What the Public Suffix List is, and why your URL parser needs it
"foo.co.uk" is one domain. Naive URL parsing splits it wrong. The Public Suffix List explained — what it is, where to get it, and the libraries that use it correctly.
Most URL-parsing bugs come down to the same mistake: treating the last two dotted parts of a hostname as 'domain.tld' and everything before as the subdomain. That's wrong for any country-code TLD with a multi-part suffix — co.uk, com.au, com.br, ne.jp — which is roughly 25% of the public-internet hostnames you'll encounter. The fix is the Public Suffix List.
What it is
The Public Suffix List (PSL) is a community-maintained list of every domain suffix under which the public can register names. It's hosted at publicsuffix.org by Mozilla and updated continuously. The list has two sections: ICANN-recognized suffixes (.com, .uk, .co.uk, etc.) and a private section for vendor-controlled suffixes where users can register subdomains (github.io, vercel.app, herokuapp.com).

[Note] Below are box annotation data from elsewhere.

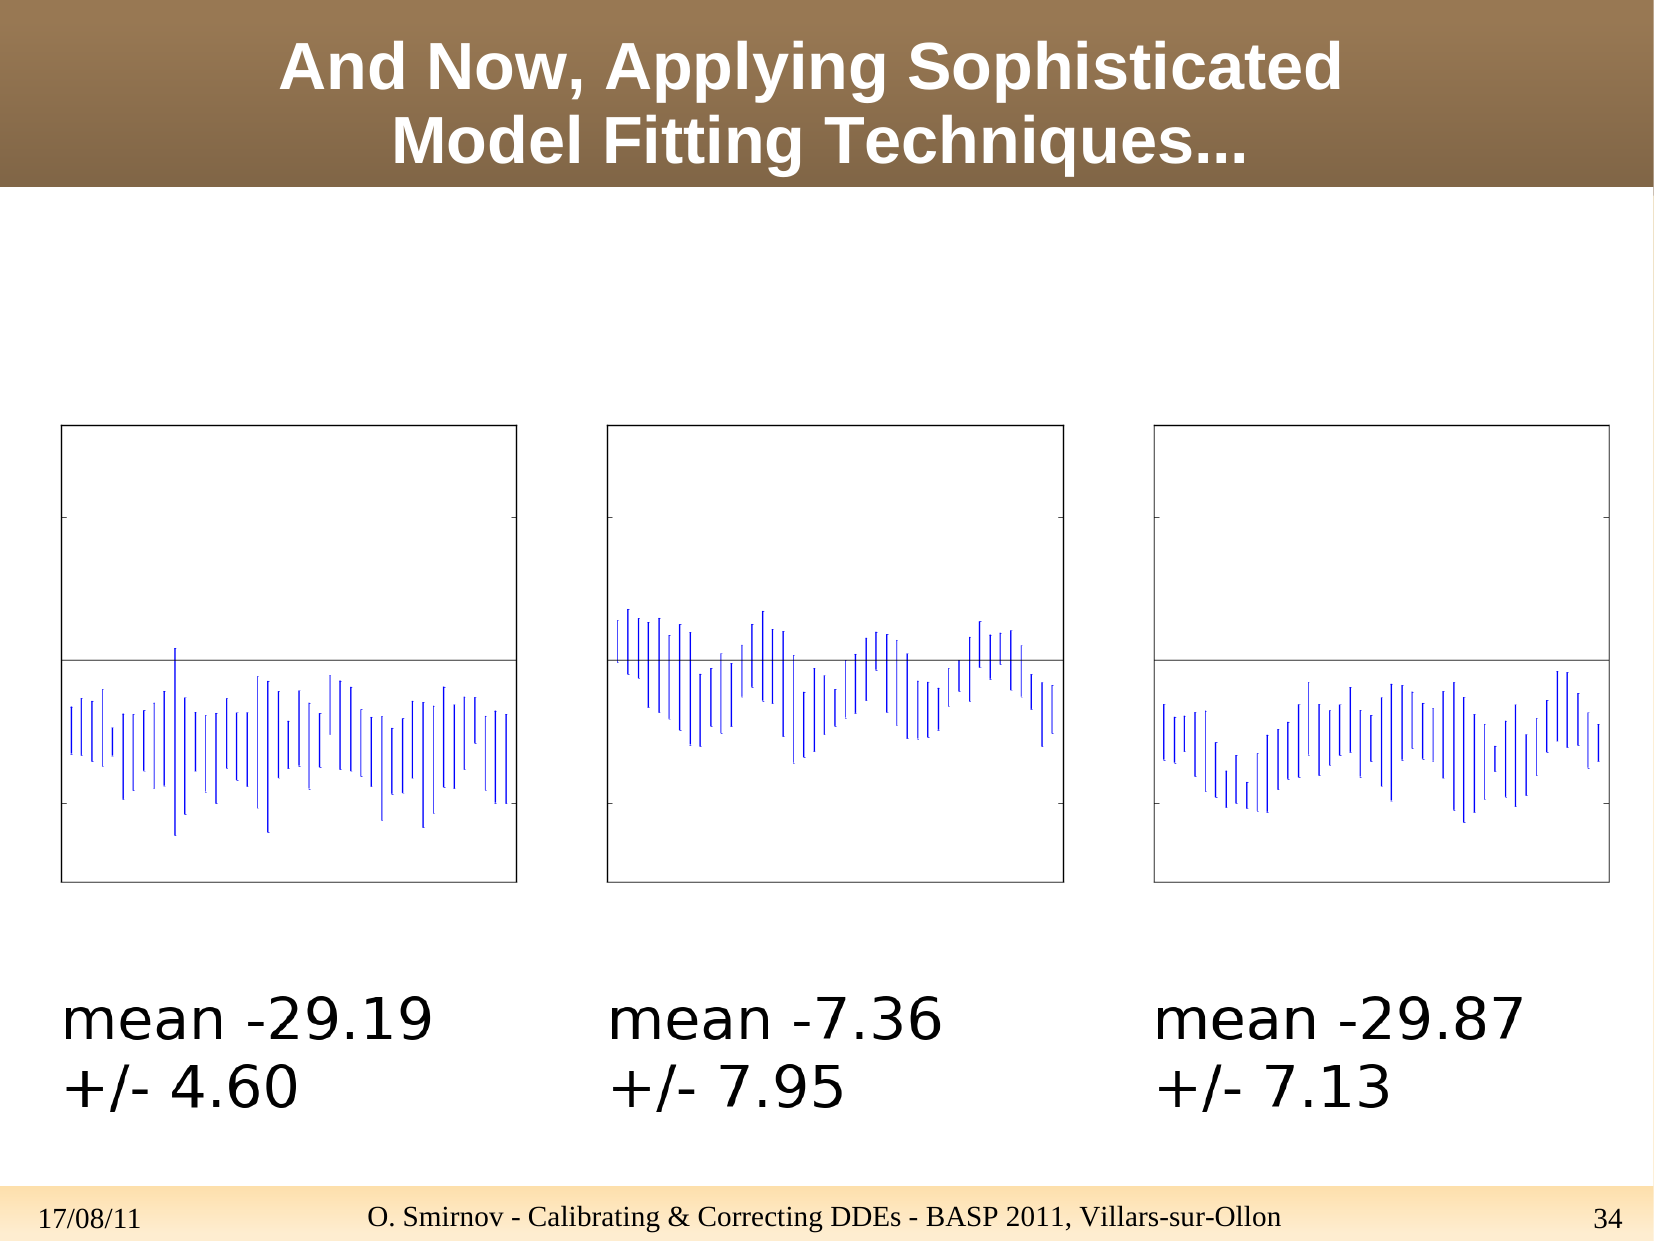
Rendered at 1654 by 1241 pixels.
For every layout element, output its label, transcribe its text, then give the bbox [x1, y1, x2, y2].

title And Now, Applying Sophisticated Model Fitting Techniques... [76, 7, 1565, 187]
picture [0, 0, 1654, 1241]
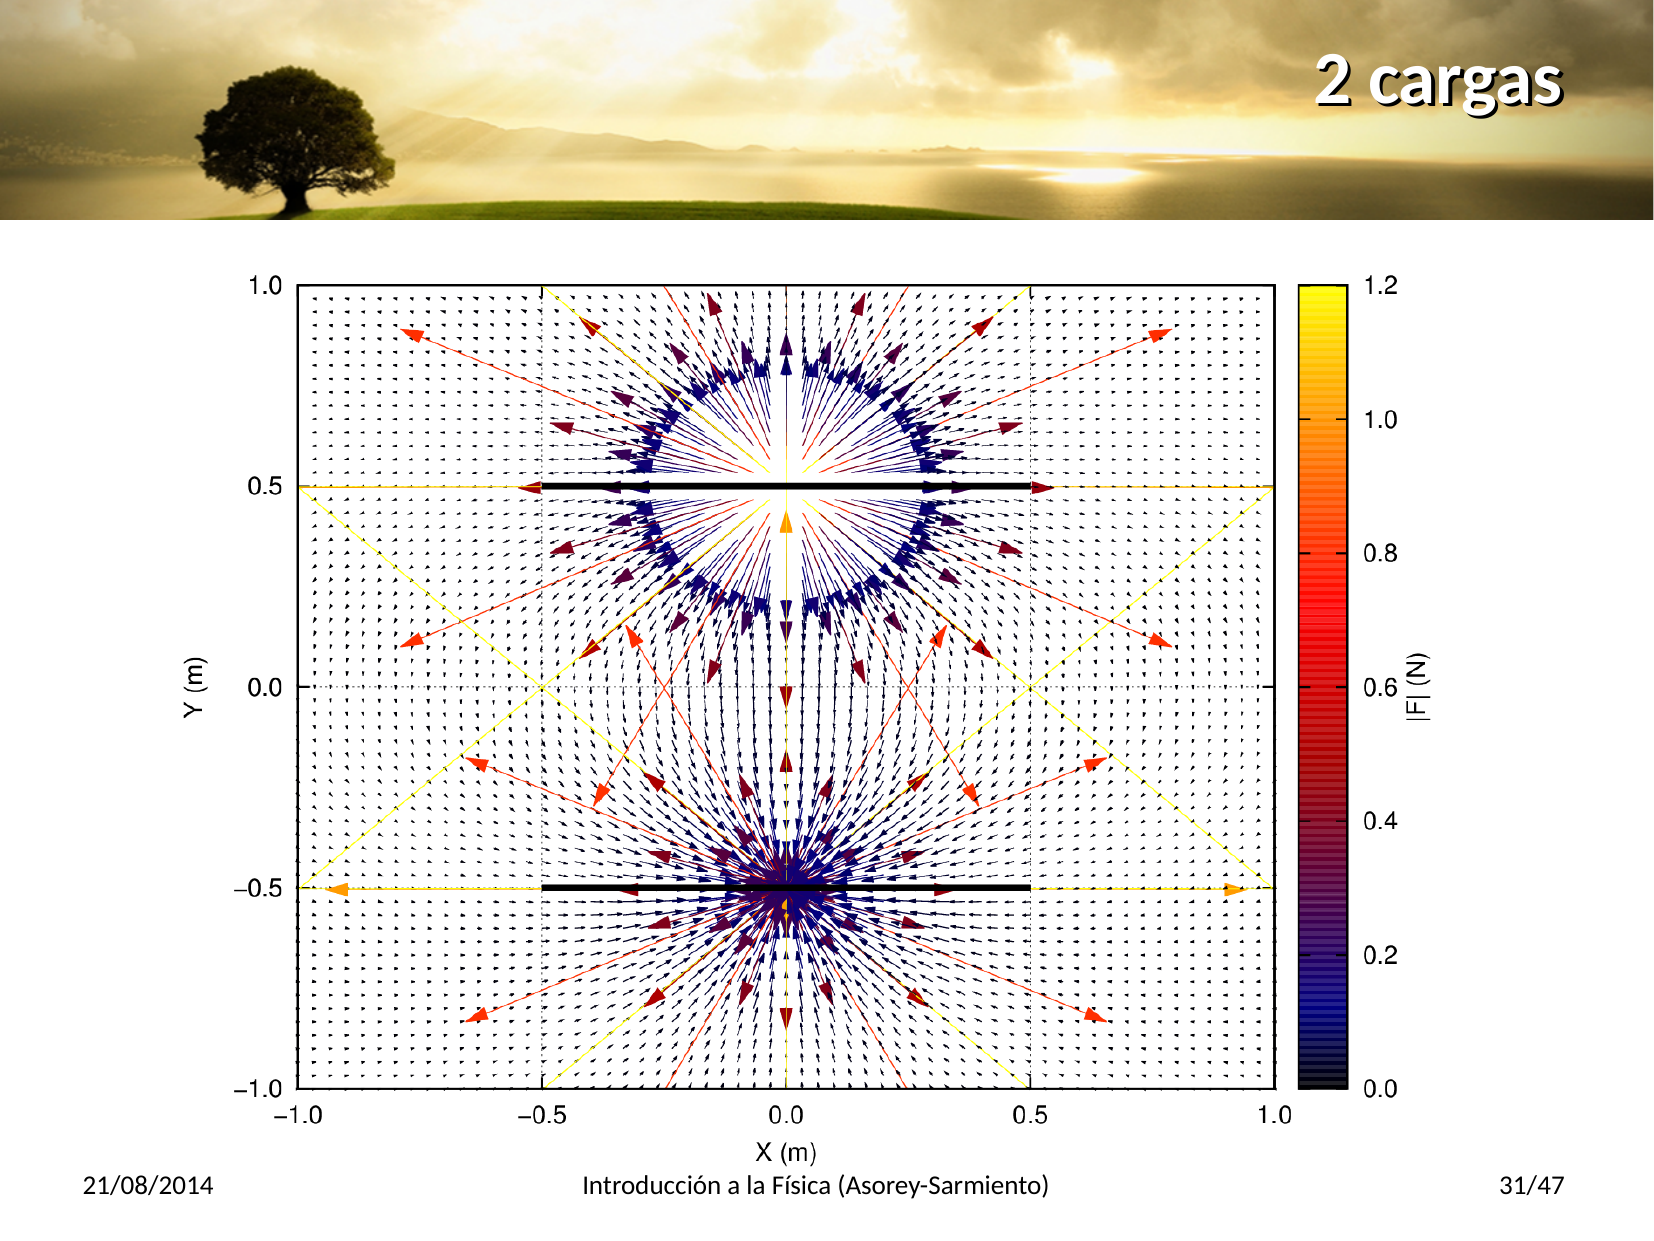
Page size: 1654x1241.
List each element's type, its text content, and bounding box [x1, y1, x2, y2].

Without the PSL, a URL parser cannot reliably tell where 'a domain' ends. With it, the rule is simple: the registrable domain is the suffix on the list, plus exactly one label to the left of it.
What goes wrong without it
Naive parsing of "https://shop.bbc.co.uk/cart" treats "co.uk" as the domain and "shop.bbc" as the subdomain. Cookies set on the naive 'domain' would scope to every .co.uk site — a real security bug, which is why every browser ships with the PSL embedded. The same logic applies to:
- Cookie scoping — Set-Cookie should not be allowed to set on a public suffix.
- Same-origin checks for embedded content and OAuth redirect validation.
- Email domain matching for SSO — "@bbc.co.uk" and "@news.bbc.co.uk" share an organization; "@something-else.co.uk" does not.
- Spam and phishing detection — phishing domains often abuse subdomain confusion (paypal-login.co.uk vs login.paypal.co.uk).
- Analytics — counting unique sites by registrable domain, not by raw hostname.
How to use it: the three steps
- Fetch the latest PSL — either at build time (bundled), at runtime with periodic refresh, or via a library that caches it for you. The list is small (a few hundred KB).
- Match the hostname against the list, finding the longest suffix that matches.
- The registrable domain is that suffix plus one label. Anything to the left of that is the subdomain.
Library support, by language
Python: tldextract
import tldextract ext = tldextract.extract("https://shop.bbc.co.uk/cart") ext.subdomain # 'shop' ext.domain # 'bbc' ext.suffix # 'co.uk' ext.registered_domain # 'bbc.co.uk'
tldextract caches the PSL locally and refreshes on demand. Use the include_psl_private_domains=True flag if you want to treat github.io as a public suffix (and therefore each user's *.github.io as a separate registrable domain).
JavaScript / Node: tldts
import { parse } from "tldts"; const { domain, subdomain, publicSuffix } = parse("https://shop.bbc.co.uk"); // domain: 'bbc.co.uk', subdomain: 'shop', publicSuffix: 'co.uk'
tldts ships the PSL inline and is dependency-free. For the browser, it's the right pick because it doesn't need a runtime fetch.
Go: golang.org/x/net/publicsuffix
import "golang.org/x/net/publicsuffix" etld1, _ := publicsuffix.EffectiveTLDPlusOne("shop.bbc.co.uk") // etld1 == "bbc.co.uk"
The Go x/net package is what most production Go services use. It's a generated lookup table — fast and zero-allocation per call.
Rust, Ruby, others
Rust has publicsuffix on crates.io. Ruby has the public_suffix gem (used by Rails for cookie domain handling). Java has guava's InternetDomainName. Every reasonable language ecosystem has at least one good binding — there is no good reason to roll your own.
ICANN vs private suffixes — the part that catches people
The PSL has two sections. ICANN suffixes are real public TLDs and country-codes (.com, .co.uk, .com.au). Private suffixes are vendor-managed (github.io, vercel.app, herokuapp.com, blogspot.com). Treat them the same for cookie isolation; treat them differently for organizational ownership.
An example: alice.github.io and bob.github.io are different registrable domains for the purpose of cookies and same-origin policy (a security boundary). But they're both on github.io — the organizational owner is GitHub, not Alice or Bob. Most libraries default to including private suffixes; flip the flag if your use case is 'who owns this domain?' rather than 'what's the security boundary?'
Keeping the list fresh
The PSL changes weekly — new TLDs, new private suffixes (every Cloudflare-managed pages domain, for example, ends up on it). For long-running services, refresh periodically: tldextract has a built-in refresh, tldts ships a new version every few days. Pin the version in your build, but pin a recent one.
When you need more than parsing
Once you have the registrable domain, the next step is usually fetching it and pulling structured data — title, OG tags, JSON-LD, contact details, prices. URL parsing gets you the right key; the value still has to be extracted from the page.